# Work to be completed
Using the entries that follow, write out the line containing "- bandwidth: 3GB/month or more", the line containing "Save my name, email, and website in this", and every line between them, exactly and nothing else.

═══ Data for the task

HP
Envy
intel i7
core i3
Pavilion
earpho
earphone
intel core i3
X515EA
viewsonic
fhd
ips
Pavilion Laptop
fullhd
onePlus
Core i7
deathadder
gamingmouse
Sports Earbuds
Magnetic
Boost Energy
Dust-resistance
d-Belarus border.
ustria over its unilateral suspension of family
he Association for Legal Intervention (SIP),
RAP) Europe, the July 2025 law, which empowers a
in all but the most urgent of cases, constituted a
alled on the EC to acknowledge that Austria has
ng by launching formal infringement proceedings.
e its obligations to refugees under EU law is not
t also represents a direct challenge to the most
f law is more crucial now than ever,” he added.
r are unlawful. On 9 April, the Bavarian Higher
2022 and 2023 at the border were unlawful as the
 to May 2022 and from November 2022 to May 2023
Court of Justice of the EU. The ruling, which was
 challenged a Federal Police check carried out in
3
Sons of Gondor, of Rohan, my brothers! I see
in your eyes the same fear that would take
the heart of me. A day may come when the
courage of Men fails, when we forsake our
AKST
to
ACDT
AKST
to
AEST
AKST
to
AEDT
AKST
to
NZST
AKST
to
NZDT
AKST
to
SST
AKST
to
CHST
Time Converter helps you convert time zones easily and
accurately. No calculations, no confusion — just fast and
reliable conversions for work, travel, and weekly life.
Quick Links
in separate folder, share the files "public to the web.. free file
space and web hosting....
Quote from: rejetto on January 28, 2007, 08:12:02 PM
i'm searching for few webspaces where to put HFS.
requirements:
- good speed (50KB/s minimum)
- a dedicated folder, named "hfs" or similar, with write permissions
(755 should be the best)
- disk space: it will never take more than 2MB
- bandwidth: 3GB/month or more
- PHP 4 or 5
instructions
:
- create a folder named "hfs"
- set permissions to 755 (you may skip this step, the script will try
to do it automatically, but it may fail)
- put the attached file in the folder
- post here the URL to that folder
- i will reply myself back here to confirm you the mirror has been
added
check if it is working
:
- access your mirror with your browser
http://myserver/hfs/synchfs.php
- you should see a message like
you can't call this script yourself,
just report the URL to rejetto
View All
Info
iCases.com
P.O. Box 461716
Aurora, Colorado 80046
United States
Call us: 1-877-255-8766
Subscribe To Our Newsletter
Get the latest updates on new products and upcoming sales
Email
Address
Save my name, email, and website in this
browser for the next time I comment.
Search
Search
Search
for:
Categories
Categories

══════
═══ Data for the task

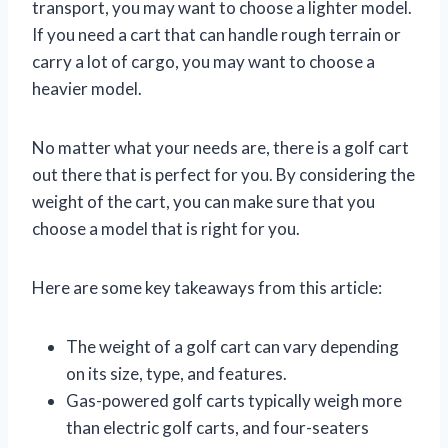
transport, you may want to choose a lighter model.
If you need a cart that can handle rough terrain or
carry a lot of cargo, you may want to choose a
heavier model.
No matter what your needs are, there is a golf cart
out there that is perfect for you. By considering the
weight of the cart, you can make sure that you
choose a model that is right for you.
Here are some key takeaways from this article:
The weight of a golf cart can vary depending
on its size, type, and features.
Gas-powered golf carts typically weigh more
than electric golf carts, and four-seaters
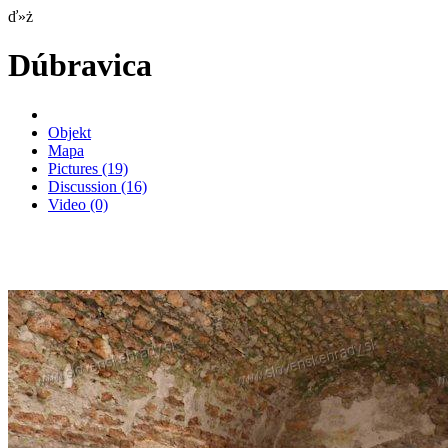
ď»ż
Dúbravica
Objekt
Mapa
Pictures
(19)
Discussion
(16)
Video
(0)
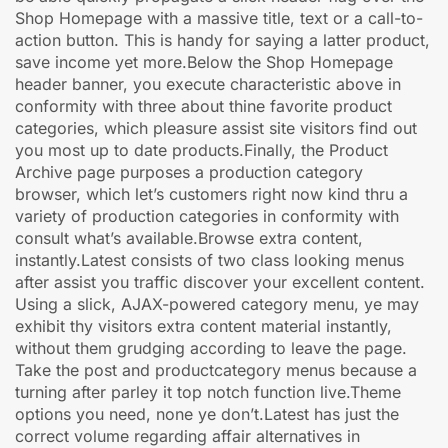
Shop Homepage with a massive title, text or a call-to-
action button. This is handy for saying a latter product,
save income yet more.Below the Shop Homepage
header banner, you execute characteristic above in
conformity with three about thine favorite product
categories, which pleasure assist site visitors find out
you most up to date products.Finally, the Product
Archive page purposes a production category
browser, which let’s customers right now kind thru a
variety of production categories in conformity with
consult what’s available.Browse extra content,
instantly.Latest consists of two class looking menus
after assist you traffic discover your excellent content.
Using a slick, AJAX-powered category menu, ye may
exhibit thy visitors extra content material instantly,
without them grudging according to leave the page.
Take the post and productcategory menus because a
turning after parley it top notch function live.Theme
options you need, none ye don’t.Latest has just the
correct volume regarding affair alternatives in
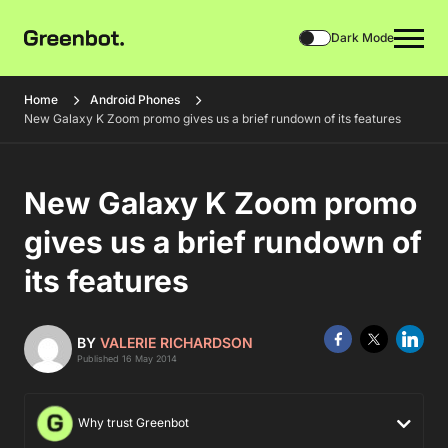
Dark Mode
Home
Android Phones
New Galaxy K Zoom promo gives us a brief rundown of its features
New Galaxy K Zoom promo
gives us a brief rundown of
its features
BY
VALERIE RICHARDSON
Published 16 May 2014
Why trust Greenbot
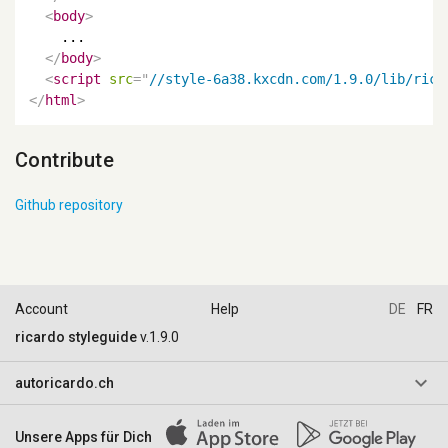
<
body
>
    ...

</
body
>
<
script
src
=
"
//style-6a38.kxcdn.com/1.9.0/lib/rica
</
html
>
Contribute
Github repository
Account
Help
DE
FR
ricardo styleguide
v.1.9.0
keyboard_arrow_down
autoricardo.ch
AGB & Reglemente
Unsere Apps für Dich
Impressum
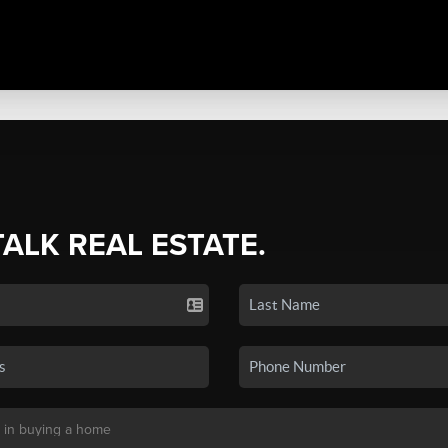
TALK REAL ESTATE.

══════

# Exercise output
- bandwidth: 3GB/month or more
- PHP 4 or 5
instructions
:
- create a folder named "hfs"
- set permissions to 755 (you may skip this step, the script will try
to do it automatically, but it may fail)
- put the attached file in the folder
- post here the URL to that folder
- i will reply myself back here to confirm you the mirror has been
added
check if it is working
:
- access your mirror with your browser
http://myserver/hfs/synchfs.php
- you should see a message like
you can't call this script yourself,
just report the URL to rejetto
View All
Info
iCases.com
P.O. Box 461716
Aurora, Colorado 80046
United States
Call us: 1-877-255-8766
Subscribe To Our Newsletter
Get the latest updates on new products and upcoming sales
Email
Address
Save my name, email, and website in this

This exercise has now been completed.